PASSAGE TO READ —

☆ ☆ ☆ ☆ ☆

Paper with Impact (G. Pesant)

I've been offered the difficult job of writing the sequel to Patrick Prosser's very entertaining yet insightful column on an old influential paper. I don't think I can be as entertaining but hopefully I'll present a complementary view of the same era, now far, far away…

My story takes place around the same time as Pat's, late 1990, as I was about to embark on a Ph.D. after a few months spent in industry which urged me back to graduate studies. It was a good company but my timing was bad: all development had been temporarily halted because much documentation on a government software contract was overdue, and guess who had to help out even though not a single line of code was his… So back to graduate school I went with a Master's degree in computational geometry in my pocket and a recent interest in logic programming. As Pat pointed out, these were pretty early days for CP and one often wandered alone on the path to discovery. There weren't very many supervisors who were well versed in the area. Mine was an expert in logic programming and he had recently heard about CP (actually CLP, but more on this later). And the very first paper he gave me to read (yes, made of real paper, not the electronic kind) is the one I'll share with you.

It was definitely an influential paper personally because it got me started in the research area that I've been exploring for almost 25 years. But I suspect that it also had a wider impact since it was brought to a large audience. This wasn't the most technical paper published in a very specialized journal, though it did not shy away from theoretical foundations, but a paper telling the readership of Communications of the ACM about an exciting new field. Jacques Cohen, an early CP enthusiast, published in the July 1990 issue a paper simply entitled "Constraint Logic Programming Languages". It begins with a full-page illustration of famous magician Harry Houdini bound and gagged in a box with swords being thrust in every which way. What a great image! You will have guessed that the swords are the constraints, and we are left worrying about poor Houdini desperately looking for a solution. But he can work his magic from inside the box, and if ever the swords prove too much for him, the reader is told "Don't fret over the fate of our besieged character. In the world of non-determinism and constraints, he will regain life once the killer sword is withdrawn. Nonetheless, his destiny may remain uncertain until the supply of swords is exhausted." I think today we can still relate to that description of our field. (By the way I could very well have chosen another paper in the same issue, written by Alain Colmerauer and introducing Prolog III, the grandfather of constraint programming languages.)

☆ ☆ ☆ ☆ ☆

EXERCISE SET —
**a)** In the column, which magician is shown in the full-page illustration at the start of Cohen's paper?
**b)** According to the column, why does the author suspect that Cohen's paper had an impact beyond the author's own research?
Answer using only the column.

☆ ☆ ☆ ☆ ☆

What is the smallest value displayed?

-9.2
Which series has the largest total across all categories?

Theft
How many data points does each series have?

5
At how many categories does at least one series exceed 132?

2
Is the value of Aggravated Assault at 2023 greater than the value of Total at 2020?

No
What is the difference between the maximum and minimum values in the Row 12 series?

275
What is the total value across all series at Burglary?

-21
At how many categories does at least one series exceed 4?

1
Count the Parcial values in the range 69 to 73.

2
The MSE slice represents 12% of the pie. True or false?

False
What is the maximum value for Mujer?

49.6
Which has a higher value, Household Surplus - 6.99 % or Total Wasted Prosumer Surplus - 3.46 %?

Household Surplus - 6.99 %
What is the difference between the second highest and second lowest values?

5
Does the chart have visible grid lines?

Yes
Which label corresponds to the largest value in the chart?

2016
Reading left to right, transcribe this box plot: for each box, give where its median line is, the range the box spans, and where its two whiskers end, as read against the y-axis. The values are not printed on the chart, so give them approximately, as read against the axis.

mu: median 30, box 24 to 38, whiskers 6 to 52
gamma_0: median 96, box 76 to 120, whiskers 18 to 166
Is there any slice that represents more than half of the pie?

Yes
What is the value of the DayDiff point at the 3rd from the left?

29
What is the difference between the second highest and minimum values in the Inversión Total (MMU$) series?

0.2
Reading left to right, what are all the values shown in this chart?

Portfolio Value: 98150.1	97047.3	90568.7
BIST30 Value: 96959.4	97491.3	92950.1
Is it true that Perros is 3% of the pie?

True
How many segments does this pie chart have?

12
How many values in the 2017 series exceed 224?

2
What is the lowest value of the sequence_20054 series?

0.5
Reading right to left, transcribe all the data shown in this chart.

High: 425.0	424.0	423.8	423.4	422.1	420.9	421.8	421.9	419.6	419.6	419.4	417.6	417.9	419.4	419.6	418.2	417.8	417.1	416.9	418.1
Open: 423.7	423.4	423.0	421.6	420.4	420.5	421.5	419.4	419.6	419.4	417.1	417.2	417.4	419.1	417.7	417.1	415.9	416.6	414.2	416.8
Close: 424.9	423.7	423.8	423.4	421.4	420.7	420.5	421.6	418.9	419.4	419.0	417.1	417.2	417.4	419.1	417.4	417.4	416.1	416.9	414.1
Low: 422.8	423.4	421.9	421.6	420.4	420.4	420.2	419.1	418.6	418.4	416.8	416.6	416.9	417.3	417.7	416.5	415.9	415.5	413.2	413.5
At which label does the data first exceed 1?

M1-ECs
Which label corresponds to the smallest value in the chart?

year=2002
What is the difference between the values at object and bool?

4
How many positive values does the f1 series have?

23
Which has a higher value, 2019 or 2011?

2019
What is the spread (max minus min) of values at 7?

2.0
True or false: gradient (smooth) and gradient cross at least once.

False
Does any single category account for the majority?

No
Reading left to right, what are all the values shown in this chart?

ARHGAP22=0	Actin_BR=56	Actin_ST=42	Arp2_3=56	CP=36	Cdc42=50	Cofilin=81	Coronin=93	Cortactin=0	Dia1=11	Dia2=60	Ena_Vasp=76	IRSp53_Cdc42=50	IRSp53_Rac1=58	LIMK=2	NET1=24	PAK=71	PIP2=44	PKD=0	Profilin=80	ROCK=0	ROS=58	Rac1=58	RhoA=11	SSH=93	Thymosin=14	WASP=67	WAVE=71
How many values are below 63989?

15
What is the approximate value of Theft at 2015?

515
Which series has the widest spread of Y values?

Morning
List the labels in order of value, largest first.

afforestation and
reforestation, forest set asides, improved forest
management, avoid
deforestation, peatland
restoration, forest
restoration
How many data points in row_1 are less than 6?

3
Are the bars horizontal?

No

☆ ☆ ☆ ☆ ☆

LIST OF ANSWERS —
**a)** Harry Houdini.

**b)** The paper reached a large audience. Rather than being a highly technical paper in a very specialized journal, it told the readership of Communications of the ACM about an exciting new field.